There are three constants I attend to: noting the tasks required, prioritizing the time blocks needed, and keeping the resources I need at hand.

1. Tasks

Every commitment has tasks that lead to their fulfillment. I work backwards from a commitment: Once I know the end, I note what needs to happen before that, and the one before that, until I reach the beginning. I have found that to be far more efficient than projecting forward. I don’t miss steps this way.

2. Blocks

I am a creative. So are you. So are many of your team. Creatives, especially, require blocks of time to do their best thinking, what is commonly referred to as deep work (Cal Newport).

The more blocks of time, the better, and the longer the blocks of time the more essential it is to build in time for breaks and movement.

I guard my blocks of time. In the office, I used to post a sign on my door, Creativity Brewing. Though I usually had an open-door policy, the sign signaled that I was not to be disturbed except in the case of an emergency.

At home, I guard blocks by careful management of my phone and consistent reminders that I don’t need to check anything! Close to this: I’m a very responsive person. I answer texts and emails frequently. In my blocks, I just cannot do this. I give myself permission to let people wait.

Mostly, I guard my blocks of time by seeing them for what they are: gifts to invest myself into something I care about.

3. Resources

I also keep resources at hand: tools, links, references, passwords, thoughts, and anything else that is frequent to me is organized and stored for easy access on my device.

Being Energetic

I’ve burned my share of midnight oil (and I’m not a night person). I’m too old for that now.

Energy is everything in being productive. I pay attention to my mental energy, physical energy, and emotional energy.

1. Mental energy

I do my best thinking in the morning and in the final stretch of the workday. I block those times for creative work.

Mental energy isn’t just about when, but how.

The environment is not as important to me as the lack of distraction. I can work in a coffee shop with people all around me and do good work. I don’t know them. In my home office, I can be distracted by an unexpected sound outside my window. Even now, my wife is playing the piano on the other side of the wall. No big deal, I’m used to it, and it’s pretty. But if she slams the lid on her finger, this writing is all over.

2. Physical energy

Author Ron Mehl wrote of a time he visited a new friend at his bowling alley:

It seems that every couple of weeks, this particular bowling establishment removed all of their bowling pins from service and put them on a shelf, alternating them with another full set of bowling pins out of storage. And do you know why they do this?

So that the bowling pins could rest.

"Come on," I told my new friend, “Bowling pins need to rest?”

He swore it was true. They apparently discovered that if the wooden pins don’t “rest”, they lose their vitality, and won’t bounce around as much or be as “alive”. All of that flipping and knocking around works as hardship on the pins, it seems, and eventually takes its toll. But if you give them a week off and set them in a corner, they’ll come back stronger with more life than ever.

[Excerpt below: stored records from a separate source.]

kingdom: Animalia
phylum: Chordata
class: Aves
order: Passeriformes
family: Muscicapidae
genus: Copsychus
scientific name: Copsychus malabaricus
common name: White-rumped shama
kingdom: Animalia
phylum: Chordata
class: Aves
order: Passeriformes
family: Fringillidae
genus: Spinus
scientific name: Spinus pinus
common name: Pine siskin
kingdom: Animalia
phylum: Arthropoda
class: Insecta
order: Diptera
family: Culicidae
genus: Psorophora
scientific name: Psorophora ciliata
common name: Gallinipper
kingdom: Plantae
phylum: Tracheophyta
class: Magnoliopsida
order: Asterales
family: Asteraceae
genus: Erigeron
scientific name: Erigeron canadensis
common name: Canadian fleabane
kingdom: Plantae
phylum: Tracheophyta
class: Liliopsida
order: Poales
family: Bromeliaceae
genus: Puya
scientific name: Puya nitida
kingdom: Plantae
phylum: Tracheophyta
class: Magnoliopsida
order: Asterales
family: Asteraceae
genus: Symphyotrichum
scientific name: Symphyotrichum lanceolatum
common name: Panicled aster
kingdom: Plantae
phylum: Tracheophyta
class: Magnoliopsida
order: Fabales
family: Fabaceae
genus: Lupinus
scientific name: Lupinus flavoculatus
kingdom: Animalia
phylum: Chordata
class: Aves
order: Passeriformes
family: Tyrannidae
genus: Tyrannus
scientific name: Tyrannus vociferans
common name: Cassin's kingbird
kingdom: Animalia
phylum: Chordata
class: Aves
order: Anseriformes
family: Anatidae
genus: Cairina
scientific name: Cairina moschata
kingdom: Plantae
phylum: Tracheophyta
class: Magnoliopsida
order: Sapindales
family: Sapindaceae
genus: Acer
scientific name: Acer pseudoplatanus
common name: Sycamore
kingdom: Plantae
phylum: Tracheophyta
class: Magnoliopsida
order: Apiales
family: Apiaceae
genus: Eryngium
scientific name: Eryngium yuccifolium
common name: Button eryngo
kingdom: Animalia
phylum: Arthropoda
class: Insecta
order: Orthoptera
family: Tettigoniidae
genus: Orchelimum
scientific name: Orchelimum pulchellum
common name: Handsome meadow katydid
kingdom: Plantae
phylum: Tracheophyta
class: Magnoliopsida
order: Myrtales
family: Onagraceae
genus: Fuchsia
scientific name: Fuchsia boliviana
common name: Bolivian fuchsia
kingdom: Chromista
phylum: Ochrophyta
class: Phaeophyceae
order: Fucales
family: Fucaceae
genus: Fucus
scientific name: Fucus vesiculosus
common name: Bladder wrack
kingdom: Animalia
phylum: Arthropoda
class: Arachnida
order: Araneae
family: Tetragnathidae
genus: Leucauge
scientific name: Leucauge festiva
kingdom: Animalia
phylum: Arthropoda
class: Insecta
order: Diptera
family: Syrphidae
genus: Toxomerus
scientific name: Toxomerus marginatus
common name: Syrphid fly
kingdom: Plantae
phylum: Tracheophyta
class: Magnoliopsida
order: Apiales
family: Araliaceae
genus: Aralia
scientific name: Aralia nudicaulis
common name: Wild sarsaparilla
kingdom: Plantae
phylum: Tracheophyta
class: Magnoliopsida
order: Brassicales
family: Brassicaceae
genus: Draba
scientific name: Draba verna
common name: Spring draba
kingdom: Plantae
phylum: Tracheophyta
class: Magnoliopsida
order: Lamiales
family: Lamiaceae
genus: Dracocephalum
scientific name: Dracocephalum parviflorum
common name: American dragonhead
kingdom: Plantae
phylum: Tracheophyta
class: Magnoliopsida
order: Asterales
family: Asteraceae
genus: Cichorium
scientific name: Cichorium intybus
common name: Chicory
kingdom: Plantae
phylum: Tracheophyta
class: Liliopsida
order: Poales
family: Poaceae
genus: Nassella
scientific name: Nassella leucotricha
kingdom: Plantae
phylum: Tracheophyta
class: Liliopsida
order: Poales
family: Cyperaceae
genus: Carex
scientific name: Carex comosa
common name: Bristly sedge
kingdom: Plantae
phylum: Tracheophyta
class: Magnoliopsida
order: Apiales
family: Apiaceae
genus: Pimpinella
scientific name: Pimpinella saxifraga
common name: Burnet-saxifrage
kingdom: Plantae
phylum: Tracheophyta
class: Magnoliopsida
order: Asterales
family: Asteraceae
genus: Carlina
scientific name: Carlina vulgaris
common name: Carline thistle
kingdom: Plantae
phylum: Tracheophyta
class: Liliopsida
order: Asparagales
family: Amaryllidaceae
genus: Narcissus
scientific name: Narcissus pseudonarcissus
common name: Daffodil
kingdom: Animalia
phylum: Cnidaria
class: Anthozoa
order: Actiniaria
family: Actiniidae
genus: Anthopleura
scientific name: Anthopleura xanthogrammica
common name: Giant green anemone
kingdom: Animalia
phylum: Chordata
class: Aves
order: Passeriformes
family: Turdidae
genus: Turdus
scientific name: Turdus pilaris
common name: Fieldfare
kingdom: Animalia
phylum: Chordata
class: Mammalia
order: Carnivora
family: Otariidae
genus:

Sometimes I feel like one of those bowling pins.

Rest. Nutrition. Movement. They are the big three that feed physical energy. Do you know how your team is doing with these?

3. Emotional energy

I am a positive person. I’m an off-the-chart optimist. And I can be a victim of negativity.

I’m the kind of guy that will replay a conversation that went bad; often, I will have arguments in my head, which I always win, but do nothing to alleviate my blood pressure. I don’t mind problems; they can be solved. But negativity lingers.

Because of this, and because negative situations cannot always be avoided, I don’t schedule creative blocks before or after what I know might be a negative situation. The call to make, the tough email response to give, the evaluation that will involve a hard conversation - never before or after my productive blocks.

You and your team want to succeed, want to do good work, want to knock it out of the park. Desire is not the problem. Demands are. Distractions are. Daily details are. And all those seem to be heightened concerns in our new work model.

But they are small fish. You are a sea giant. Don’t be lured.